What this opportunity offers is not a cure to a disease, but a refuge from the suffering of terminal illnesses. Proper end-of-life care can and should include medication that will bring that pain to an end. When the greatest scientific minds cannot find a cure, physician assisted suicide is the only ethical option, giving the choice to the victim.

“Simply having the choice provides people a sense of peace in the face of uncertainty and fear that their suffering might be unbearable,” Compassion & Choices, a nonprofit organization dedicated to providing end-of-life care, explained on its website. “It allows people the freedom to die in control, with dignity.”

Con

John Vence

 

 

She was a Dutch woman in her 70s, and she did not want to die.

She fought the effects of the tranquilizer in her coffee as she made lunch plans with visiting relatives.

It was not until the physician returned with thiopental — a drug often used in executions that induces muscle paralysis and respiratory arrest — that the patient grew fearful and struggled. Family members were ordered to hold her down, and she was killed.

Many might call her reaction a fight for life. The administering doctor simply called it “cold feet.”

The patient’s name was never disclosed in the National Catholic Register report, but she serves as a posterchild for the devastating effects of legalizing assisted suicide — an epidemic currently sweeping across state legislations.

Hawaii is the seventh state to approve physician-assisted suicide, reported the Economist, and 24 other states are contemplating similar laws.

Mercy killing the terminally ill who would otherwise face months or years of tortuous suffering is a nice thought. But it’s not always the case.

It’s a slippery slope sliding right down to ethical problems, like pressuring patients into accepting death.

Nancy Pearcey writes in her book, “Love Thy Body,” that some patients reported feeling pressured to end their lives in states where it is legal. In the Netherlands — the first country in the world to approve the practice in 2002 — one in five patients who choose euthanasia were pressured by family circumstances.

From a utilitarian standpoint, it’s a no-brainer: why spend thousands of dollars a month on sustaining a doomed life, when the drugs needed to instantly do the trick are as cheap as $35, according to ABC News. It’s an instant solution to cutting down on healthcare costs.

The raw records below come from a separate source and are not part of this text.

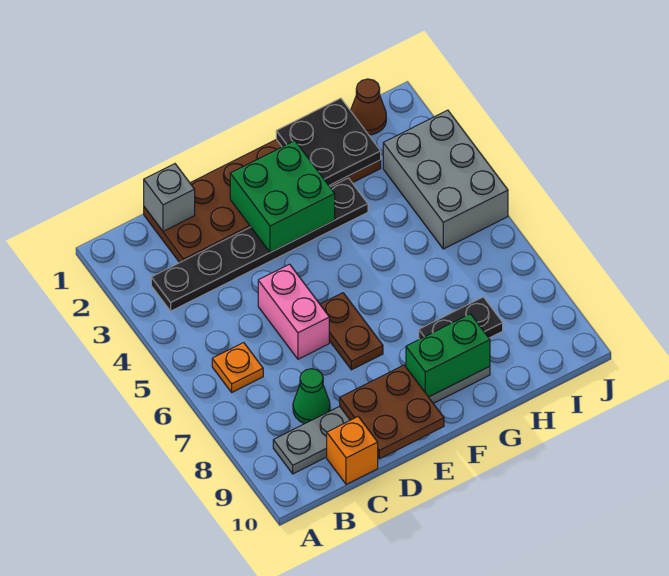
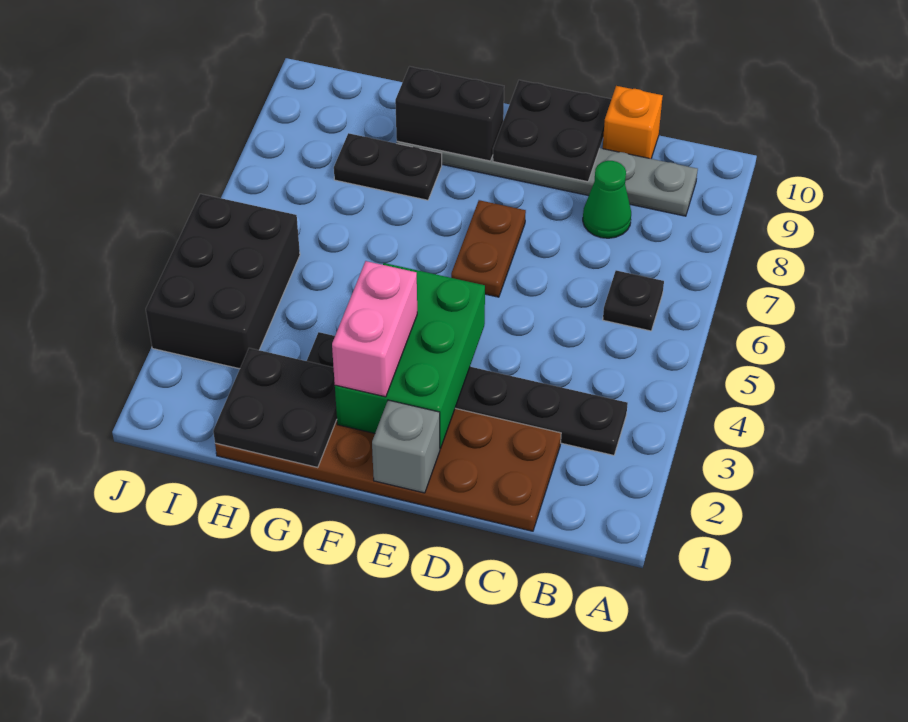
orange 1x1 plate [212,343,263,392] -> black 1x1 plate [603,270,664,331]
grey 1x1 brick [144,164,195,231] -> grey 1x1 brick moved to [372,400,440,493]
pink 1x2 brick [258,264,329,359] -> pink 1x2 brick moved to [332,261,417,397]
brown 2x2 plate [340,365,444,459] -> black 2x2 plate [493,80,611,182]
green 2x2 brick [230,141,335,252] -> green 2x3 brick [335,263,485,449]
green 1x2 brick [406,314,490,397] -> black 1x2 brick [395,66,504,161]
brown 1x1 cone [351,79,386,135] -> none
grey 2x3 brick [383,110,508,249] -> black 2x3 brick [146,194,300,369]

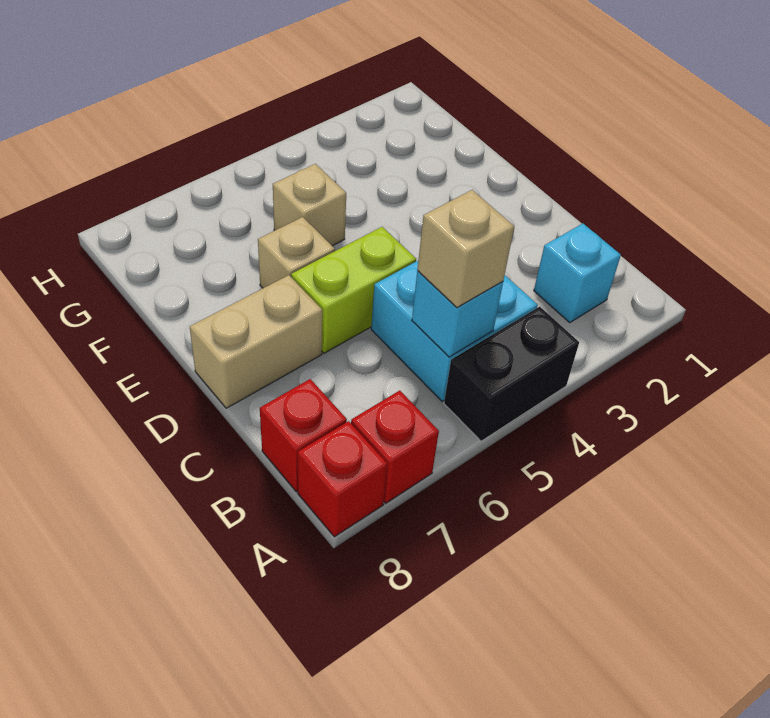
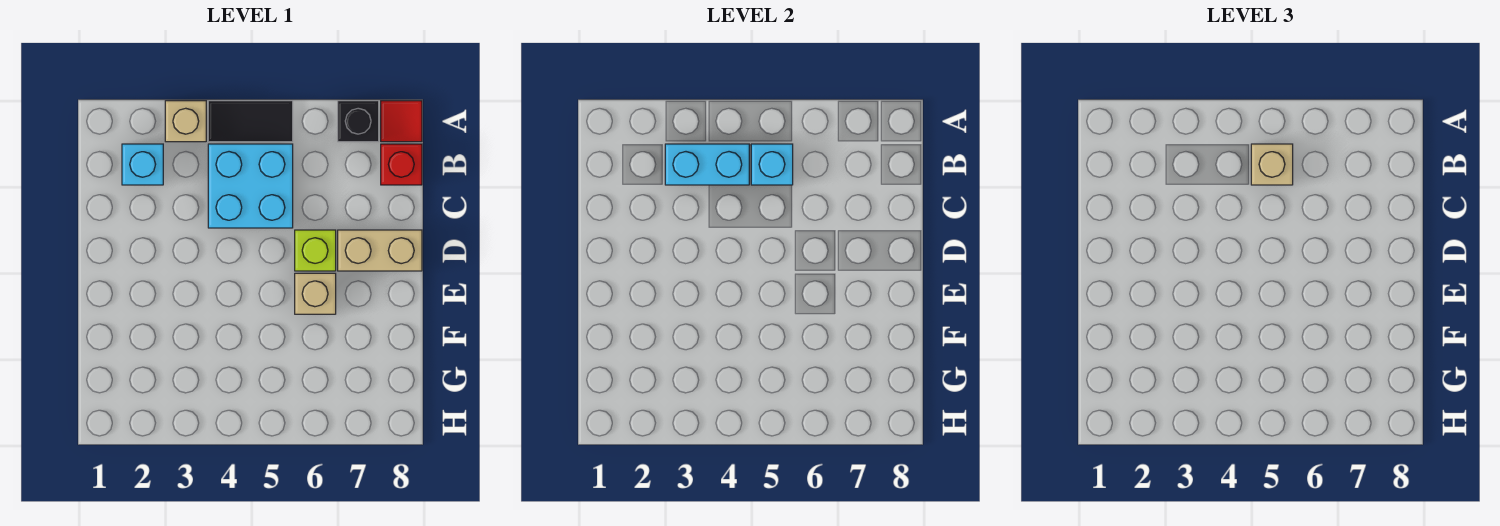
black 1x2 brick [444,306,579,441] -> black 1x2 tile [208,101,293,142]
red 1x1 brick [351,391,439,503] -> black 1x1 brick [338,101,379,142]
red 1x1 brick [298,421,387,537] -> red 1x1 tile [381,101,422,142]
none -> cyan 1x2 brick [665,144,749,185]
lime 1x2 brick [291,227,416,353] -> lime 1x1 brick [295,230,336,271]
tan 1x1 brick [273,164,346,246] -> tan 1x1 brick moved to [165,101,206,142]

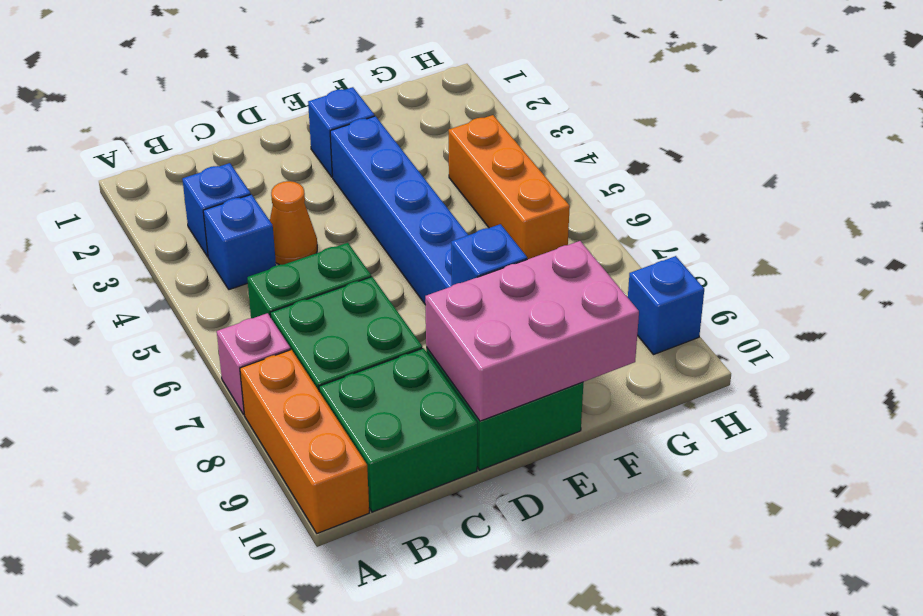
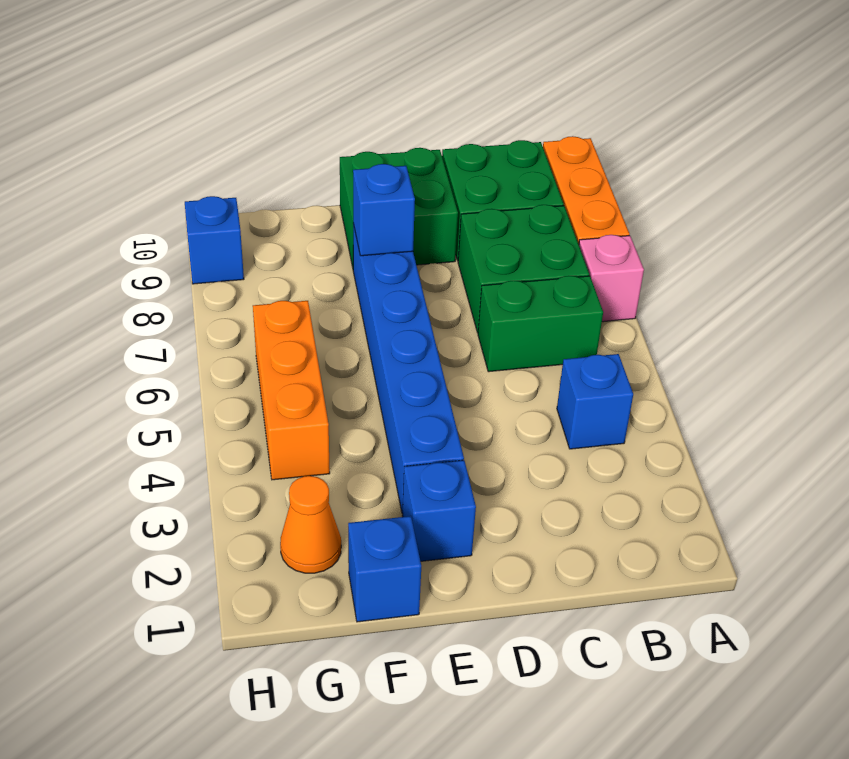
blue 1x1 brick [182,163,251,257] -> blue 1x1 brick moved to [348,516,421,622]
orange 1x1 cone [270,181,317,265] -> orange 1x1 cone moved to [280,476,341,573]
pink 2x3 brick [425,241,639,421] -> none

In the near future, medically assisted suicide could eventually occur without patient volition entirely.

The National Catholic Register reports Netherlander guidelines on assisted suicide have relaxed so that “a doctor may carry out euthanasia, even if the patient cannot make this clear by word or gesture.” The woman at the beginning of this article is one of a dozen cases reported in the Netherlands in which physicians wrongfully deemed patient’s life not worth continuing.

Should we continue to head into this direction, time will most definitely blur the criteria for euthanasia eligibility.

With the bracket of those “deserving to die” in the Netherlands growing broader, geriatric sufferers are no longer the sole demographic of those receiving euthanasia.

Recent controversial cases reported by The Independent in a series of online stories involve a 41-year-old alcoholic, a woman with “incurable” sexual-abuse-induced PTSD and a 39-year-old gay man unable to deal with his attraction to men.

Next door, Belgian physicians euthanized two identical twin brothers in their 40s who were diagnosed with a condition that would eventually lead to blindness, according to NC Report.

What a horrifying social norm — for death to be an acceptable response to mental illness, sexuality and addiction.

In these parts of the world, dying to avoid any kind of suffering is encouraged — as a result, the very same country that claimed 7,000 deaths via euthanasia is one of the last countries in palliative care development.

It is an insult to those who are disabled. To those with a mental illness. To those who wish they had longer time to spend with loved ones.

It smears the sanctity of human life with death in a syringe, available to all and any who are simply tired of the way things are.

How long before that mentality is injected into our society?